Sourcing of greenheart for a UK Government contract from a SFP would not be acceptable, because 2-year SFPs are not sustainable; see the 1993 GFC concession policy.

Sourcing of greenheart from an illegally held TSA would not be acceptable because the concessions would be held in violation of the forest law and terms of the GFC-issued licence agreement.

Sourcing of greenheart from most TSAs would be unacceptable because, inter alia, the UK rules require that ‘all relevant royalties and taxes are paid’.

The UK sustainability rules require demonstration of ‘harvest levels that do not exceed the long-term production capacity of the forest, based on adequate inventory and growth and yield data’.  For many years the harvest of greenheart has greatly exceeded the regeneration capacity of the forest, as shown by the University of Utrecht and Tropenbos.  There should be concern about the more recent damage shown by Winrock International.  However, the dismal national-level statistics do not prevent a local-level forest manager from doing better, and that is where GMSA’s reference to Iwokrama is correct and exceptional.

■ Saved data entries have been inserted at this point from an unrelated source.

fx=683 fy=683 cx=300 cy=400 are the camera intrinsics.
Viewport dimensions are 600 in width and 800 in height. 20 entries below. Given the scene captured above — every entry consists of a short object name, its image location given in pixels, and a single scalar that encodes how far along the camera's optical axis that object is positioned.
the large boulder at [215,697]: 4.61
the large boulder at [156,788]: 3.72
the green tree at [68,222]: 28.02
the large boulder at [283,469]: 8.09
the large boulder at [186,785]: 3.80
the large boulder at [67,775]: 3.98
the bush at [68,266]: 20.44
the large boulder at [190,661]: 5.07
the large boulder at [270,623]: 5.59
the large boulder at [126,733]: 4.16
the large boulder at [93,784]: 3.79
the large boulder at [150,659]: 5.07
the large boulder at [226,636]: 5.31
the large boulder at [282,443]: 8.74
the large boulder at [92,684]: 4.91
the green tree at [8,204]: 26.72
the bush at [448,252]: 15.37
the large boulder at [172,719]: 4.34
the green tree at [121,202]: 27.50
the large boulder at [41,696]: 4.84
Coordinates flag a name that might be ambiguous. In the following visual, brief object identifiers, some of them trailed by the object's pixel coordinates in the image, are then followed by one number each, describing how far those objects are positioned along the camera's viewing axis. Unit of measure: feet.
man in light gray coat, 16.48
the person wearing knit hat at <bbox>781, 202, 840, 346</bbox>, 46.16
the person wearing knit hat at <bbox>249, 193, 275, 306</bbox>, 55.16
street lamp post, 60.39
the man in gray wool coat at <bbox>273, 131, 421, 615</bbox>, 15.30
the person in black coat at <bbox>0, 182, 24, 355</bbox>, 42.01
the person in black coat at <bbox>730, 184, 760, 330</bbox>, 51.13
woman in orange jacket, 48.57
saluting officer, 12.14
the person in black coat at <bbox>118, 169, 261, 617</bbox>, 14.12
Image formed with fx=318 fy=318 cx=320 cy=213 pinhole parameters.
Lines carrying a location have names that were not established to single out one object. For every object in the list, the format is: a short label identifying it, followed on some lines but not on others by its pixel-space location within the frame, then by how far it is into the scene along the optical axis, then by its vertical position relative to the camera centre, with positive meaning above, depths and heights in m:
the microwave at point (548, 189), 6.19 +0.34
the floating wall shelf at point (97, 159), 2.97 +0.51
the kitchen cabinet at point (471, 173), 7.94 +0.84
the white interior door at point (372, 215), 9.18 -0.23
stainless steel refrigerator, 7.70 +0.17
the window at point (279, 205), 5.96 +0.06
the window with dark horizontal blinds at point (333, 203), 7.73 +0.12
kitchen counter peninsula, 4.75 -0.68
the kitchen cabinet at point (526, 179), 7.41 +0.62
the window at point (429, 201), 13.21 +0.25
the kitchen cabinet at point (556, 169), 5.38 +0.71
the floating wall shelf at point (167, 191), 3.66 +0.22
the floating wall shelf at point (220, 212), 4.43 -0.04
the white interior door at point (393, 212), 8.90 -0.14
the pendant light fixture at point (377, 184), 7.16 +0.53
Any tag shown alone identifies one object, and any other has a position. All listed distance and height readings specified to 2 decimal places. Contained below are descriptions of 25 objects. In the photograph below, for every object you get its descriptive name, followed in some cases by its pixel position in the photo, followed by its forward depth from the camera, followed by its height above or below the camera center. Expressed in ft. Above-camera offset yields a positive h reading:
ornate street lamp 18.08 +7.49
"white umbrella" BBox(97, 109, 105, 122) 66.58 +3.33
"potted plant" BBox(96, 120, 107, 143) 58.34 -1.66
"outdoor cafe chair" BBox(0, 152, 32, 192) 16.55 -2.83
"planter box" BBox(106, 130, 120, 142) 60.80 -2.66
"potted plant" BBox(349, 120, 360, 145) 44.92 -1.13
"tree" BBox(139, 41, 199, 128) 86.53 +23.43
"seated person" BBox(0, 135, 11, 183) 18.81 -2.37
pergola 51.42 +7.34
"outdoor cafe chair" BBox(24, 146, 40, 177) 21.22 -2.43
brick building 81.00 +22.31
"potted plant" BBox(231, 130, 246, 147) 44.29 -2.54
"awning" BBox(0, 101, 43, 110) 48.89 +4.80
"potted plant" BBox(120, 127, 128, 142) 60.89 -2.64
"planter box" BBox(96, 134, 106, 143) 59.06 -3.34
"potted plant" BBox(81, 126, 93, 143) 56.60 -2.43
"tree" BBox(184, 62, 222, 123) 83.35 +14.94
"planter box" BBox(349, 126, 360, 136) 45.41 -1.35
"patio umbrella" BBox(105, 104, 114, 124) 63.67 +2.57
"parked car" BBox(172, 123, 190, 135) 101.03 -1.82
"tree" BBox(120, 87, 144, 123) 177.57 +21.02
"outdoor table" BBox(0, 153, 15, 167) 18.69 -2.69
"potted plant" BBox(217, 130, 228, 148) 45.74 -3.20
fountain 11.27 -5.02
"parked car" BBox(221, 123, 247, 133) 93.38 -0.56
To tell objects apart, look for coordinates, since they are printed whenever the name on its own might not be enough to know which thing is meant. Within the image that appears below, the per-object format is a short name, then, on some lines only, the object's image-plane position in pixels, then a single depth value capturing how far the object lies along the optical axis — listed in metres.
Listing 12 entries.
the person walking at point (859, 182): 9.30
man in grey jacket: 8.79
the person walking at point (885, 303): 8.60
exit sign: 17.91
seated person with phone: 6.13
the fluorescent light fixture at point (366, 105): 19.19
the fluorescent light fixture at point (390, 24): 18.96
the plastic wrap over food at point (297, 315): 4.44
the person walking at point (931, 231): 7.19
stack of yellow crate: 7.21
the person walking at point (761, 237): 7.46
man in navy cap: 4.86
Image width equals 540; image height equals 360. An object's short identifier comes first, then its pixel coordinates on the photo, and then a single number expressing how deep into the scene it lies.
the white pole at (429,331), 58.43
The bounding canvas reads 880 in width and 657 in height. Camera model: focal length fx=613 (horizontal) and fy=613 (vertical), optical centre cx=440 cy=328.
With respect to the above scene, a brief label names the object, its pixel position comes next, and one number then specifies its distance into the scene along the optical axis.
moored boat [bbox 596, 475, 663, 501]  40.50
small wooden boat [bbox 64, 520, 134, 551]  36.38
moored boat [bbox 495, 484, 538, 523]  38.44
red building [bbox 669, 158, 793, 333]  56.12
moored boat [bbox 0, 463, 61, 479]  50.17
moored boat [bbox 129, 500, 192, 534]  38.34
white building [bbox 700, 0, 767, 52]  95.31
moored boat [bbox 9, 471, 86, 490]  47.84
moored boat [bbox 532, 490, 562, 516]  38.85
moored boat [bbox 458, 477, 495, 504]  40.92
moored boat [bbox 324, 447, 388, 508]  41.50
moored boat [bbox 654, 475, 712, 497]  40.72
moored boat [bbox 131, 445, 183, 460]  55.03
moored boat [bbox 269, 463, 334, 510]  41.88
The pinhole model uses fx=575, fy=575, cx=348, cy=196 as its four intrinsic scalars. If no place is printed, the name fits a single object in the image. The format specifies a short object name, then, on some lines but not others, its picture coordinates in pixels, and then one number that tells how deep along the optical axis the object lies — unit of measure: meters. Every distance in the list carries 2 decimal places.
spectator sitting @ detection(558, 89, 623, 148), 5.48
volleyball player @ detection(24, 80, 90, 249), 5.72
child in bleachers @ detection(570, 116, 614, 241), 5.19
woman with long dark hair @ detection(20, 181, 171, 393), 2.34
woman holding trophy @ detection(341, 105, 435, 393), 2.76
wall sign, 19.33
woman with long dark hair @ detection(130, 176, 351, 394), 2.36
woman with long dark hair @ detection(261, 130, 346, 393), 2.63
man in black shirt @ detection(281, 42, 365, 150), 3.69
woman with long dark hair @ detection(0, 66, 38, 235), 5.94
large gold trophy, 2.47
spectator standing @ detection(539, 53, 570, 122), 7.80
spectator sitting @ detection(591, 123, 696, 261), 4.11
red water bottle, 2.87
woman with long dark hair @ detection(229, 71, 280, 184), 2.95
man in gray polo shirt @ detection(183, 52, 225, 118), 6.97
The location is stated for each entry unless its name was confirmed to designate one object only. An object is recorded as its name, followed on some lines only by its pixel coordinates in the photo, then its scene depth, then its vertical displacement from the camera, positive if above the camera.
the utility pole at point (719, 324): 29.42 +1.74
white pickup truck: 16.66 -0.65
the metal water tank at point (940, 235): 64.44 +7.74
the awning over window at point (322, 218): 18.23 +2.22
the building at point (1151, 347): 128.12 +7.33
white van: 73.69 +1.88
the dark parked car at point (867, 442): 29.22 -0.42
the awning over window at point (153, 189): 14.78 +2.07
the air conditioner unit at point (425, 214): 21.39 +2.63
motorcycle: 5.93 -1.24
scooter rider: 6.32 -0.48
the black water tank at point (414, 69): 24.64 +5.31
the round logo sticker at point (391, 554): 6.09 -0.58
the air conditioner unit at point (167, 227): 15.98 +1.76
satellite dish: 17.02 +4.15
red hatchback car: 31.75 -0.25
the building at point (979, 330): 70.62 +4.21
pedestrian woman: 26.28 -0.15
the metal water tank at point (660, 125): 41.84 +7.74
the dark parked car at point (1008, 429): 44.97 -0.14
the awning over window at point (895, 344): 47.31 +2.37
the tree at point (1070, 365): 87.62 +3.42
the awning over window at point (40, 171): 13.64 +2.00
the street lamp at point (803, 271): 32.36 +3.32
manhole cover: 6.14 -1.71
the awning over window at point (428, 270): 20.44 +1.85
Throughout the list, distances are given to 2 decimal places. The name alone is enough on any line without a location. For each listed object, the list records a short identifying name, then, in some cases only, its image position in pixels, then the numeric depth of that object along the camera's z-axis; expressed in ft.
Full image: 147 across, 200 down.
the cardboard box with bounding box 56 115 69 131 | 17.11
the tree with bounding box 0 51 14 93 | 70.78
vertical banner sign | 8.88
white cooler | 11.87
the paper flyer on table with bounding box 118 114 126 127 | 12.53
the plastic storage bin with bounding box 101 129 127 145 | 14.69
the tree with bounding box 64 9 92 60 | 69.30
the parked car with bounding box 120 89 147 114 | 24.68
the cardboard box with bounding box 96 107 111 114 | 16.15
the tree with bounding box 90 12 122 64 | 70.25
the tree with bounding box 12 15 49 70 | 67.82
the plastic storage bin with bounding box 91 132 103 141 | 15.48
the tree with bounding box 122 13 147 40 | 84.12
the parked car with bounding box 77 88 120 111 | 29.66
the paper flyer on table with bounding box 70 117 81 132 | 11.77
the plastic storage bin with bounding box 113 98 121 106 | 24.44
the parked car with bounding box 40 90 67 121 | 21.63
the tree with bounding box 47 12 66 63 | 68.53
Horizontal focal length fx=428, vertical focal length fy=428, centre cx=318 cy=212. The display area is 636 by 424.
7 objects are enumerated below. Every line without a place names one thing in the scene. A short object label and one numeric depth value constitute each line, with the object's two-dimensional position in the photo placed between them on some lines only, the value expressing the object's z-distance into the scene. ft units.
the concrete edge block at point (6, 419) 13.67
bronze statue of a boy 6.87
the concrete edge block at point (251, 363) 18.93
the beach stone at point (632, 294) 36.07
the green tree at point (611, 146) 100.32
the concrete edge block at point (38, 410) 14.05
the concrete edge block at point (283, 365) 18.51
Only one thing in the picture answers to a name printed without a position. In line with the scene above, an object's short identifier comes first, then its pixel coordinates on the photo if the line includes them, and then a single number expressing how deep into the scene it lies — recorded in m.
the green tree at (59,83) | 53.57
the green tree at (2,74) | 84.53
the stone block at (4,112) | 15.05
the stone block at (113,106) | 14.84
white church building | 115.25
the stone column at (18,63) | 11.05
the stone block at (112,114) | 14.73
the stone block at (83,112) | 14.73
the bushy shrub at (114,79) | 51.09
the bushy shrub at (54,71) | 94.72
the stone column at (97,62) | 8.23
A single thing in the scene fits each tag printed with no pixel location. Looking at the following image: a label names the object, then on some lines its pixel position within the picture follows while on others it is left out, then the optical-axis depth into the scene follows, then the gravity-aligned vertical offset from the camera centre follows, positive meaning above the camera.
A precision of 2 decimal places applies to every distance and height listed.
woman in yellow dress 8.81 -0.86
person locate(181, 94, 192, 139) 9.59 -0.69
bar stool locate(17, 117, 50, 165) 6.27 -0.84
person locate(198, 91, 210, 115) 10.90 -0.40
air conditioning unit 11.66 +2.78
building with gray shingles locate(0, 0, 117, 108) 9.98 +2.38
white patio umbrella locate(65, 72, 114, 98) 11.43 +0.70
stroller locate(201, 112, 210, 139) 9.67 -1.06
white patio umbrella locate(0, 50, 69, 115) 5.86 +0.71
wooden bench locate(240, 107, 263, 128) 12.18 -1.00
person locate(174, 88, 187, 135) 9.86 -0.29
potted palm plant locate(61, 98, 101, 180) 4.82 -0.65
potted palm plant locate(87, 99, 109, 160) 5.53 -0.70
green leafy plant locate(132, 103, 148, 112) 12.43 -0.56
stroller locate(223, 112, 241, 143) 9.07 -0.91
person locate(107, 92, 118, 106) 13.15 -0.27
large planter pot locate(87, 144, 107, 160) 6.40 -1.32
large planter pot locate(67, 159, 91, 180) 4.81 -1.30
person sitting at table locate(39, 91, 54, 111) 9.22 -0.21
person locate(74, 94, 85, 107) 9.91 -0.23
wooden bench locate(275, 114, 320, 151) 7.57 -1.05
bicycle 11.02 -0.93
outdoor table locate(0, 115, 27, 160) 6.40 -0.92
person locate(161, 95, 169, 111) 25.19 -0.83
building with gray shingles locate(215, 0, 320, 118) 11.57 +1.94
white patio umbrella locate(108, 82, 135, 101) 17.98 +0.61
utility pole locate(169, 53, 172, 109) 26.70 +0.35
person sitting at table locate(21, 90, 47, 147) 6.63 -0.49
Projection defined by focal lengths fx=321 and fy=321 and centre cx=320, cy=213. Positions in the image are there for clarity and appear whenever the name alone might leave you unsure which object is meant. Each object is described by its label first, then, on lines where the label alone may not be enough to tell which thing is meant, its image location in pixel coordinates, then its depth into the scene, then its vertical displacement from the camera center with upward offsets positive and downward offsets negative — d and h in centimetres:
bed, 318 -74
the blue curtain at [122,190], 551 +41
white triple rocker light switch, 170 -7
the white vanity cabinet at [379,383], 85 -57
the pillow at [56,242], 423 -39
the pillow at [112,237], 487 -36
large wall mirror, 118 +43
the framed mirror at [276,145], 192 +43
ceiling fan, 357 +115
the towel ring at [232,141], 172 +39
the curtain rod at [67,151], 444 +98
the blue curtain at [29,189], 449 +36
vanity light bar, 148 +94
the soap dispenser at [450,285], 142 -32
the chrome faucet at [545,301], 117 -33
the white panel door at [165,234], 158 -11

Iwokrama was created in 1989 to provide best-practice demonstrations.  Within a decade, Iwokrama had good management plans but failed to find a reliable commercial partner to undertake sustainable harvesting.  The Soil Association Woodmark audit against the Forest Stewardship Standard in 2008 carried a large number of Corrective Action Requests, few of which were closed before the certificate lapsed.  Iwokrama is making another bid now for FSC certification. Therefore any wood harvested from Iwokrama’s certified area could be sold for use by the UK Government, if the present audit is positive for compliance with the FSC Standard for quality of forest management.

Minister of Business Dominic Gaskin said “greenheart is more than a local industry, it is part of our Guyanese identity” (Guyana Times, 4 October 2016). All Guyanese would agree and I suggest that all Guyanese would want to see greenheart sustainability demonstrated at the forest level. Just as we still demand that our little children pass the SSEE examination.